Kravtsova went on to counsel forced migrants at Gratis, a free counseling organization and UN partner in Moscow. Migrants from Afghanistan, Iran, Iraq and African countries like Angola went to Gratis to speak with Kravtsova about a number of traumas they had experienced.
"They escape from war," she explained. "They are called forced migrants, meaning you don't just choose, 'Oh, I don't want to live here, I want to move to another country.' You are really saving your life."
At the same time, Kravtsova worked for Internews, an organization that trains journalists and supports independent media worldwide.
"I've been working there as an administrative, you know, supporter, accountant - I mean, nothing connected with psychology," Kravtsova said. "And then when I found this project, journalism and trauma, I was so excited that it sort of merges my experience with working with the media organization and also my psychology of trauma."

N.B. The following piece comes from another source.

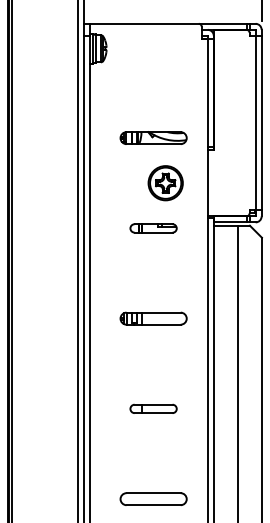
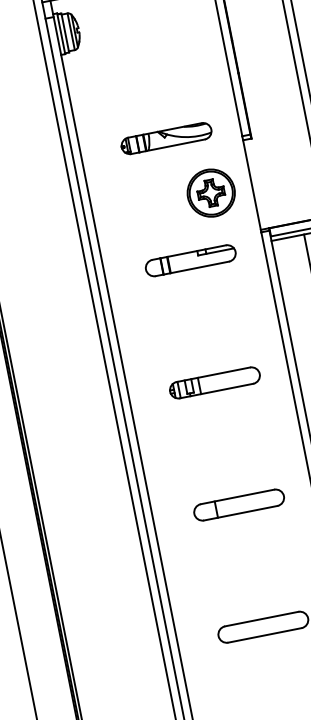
part: (165, 183) -> (211, 193), moved
part: (153, 228) -> (190, 260), size x1.43
part: (153, 408) -> (238, 504), size x1.43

Kravtsova has been conducting surveys of journalism students and speaking with American journalists to identify what is traumatic in journalists' work. She plans to compare her findings with those of a former colleague, an educator at Moscow State University, who has been doing similar research with Russian students.
She hopes to create materials, like brochures or components for training sessions, to help "teach young people at the university, when they are becoming journalists, [about traumas] that they can and they will encounter. And they will be working with traumas, even if they don't go to war zones."
Simpson, a founding director of the Dart Center at UW, supports Kravtsova's efforts to learn about journalism and trauma.
"She knows journalists," he said. "She's had contacts with journalist organizations in Russia and in other places in Europe. She's very much attuned to what's going on with people who do journalism and have to cover the very messy stuff."
One problem that both Kravtsova and Simpson have encountered in this area is psychological resistance from journalists who reject the idea of needing help in dealing with trauma.
"The thing is - here, as well as in other countries - people don't want to be treated by a mental specialist, you know?" Kravtsova explained. "You don't want to be considered like an abnormal person."
Simpson can identify. "You get all kinds of situations in which journalists are denying that [trauma is] a problem," he said. "Long before [Kravtsova] came, I met with some Russian journalists ... and talked to them, and several of them were very heavily into denial: 'Trauma is not a problem for journalists in Russia' - which means it is a problem for journalists in Russia. And then there are others who recognize it's a problem, but they don't have any way of dealing with it."
This tendency to deny that trauma is a problem is a focus point for both Kravtsova and the Dart Center. Both aim to educate journalism students about how to deal with trauma before they experience it, as a way to prevent denial and troubles that may result from it. Simpson emphasized the importance of trauma programs for students not only at the UW but everywhere.
"The problem is that it needs to be taken back to every part of the globe, not just Russia," he said. "And all across the United States, because there is so little being done to prepare journalism students.
"My hope would be that Olga could return to Russia - even just to Europe - and become an adviser to both news organizations and educators.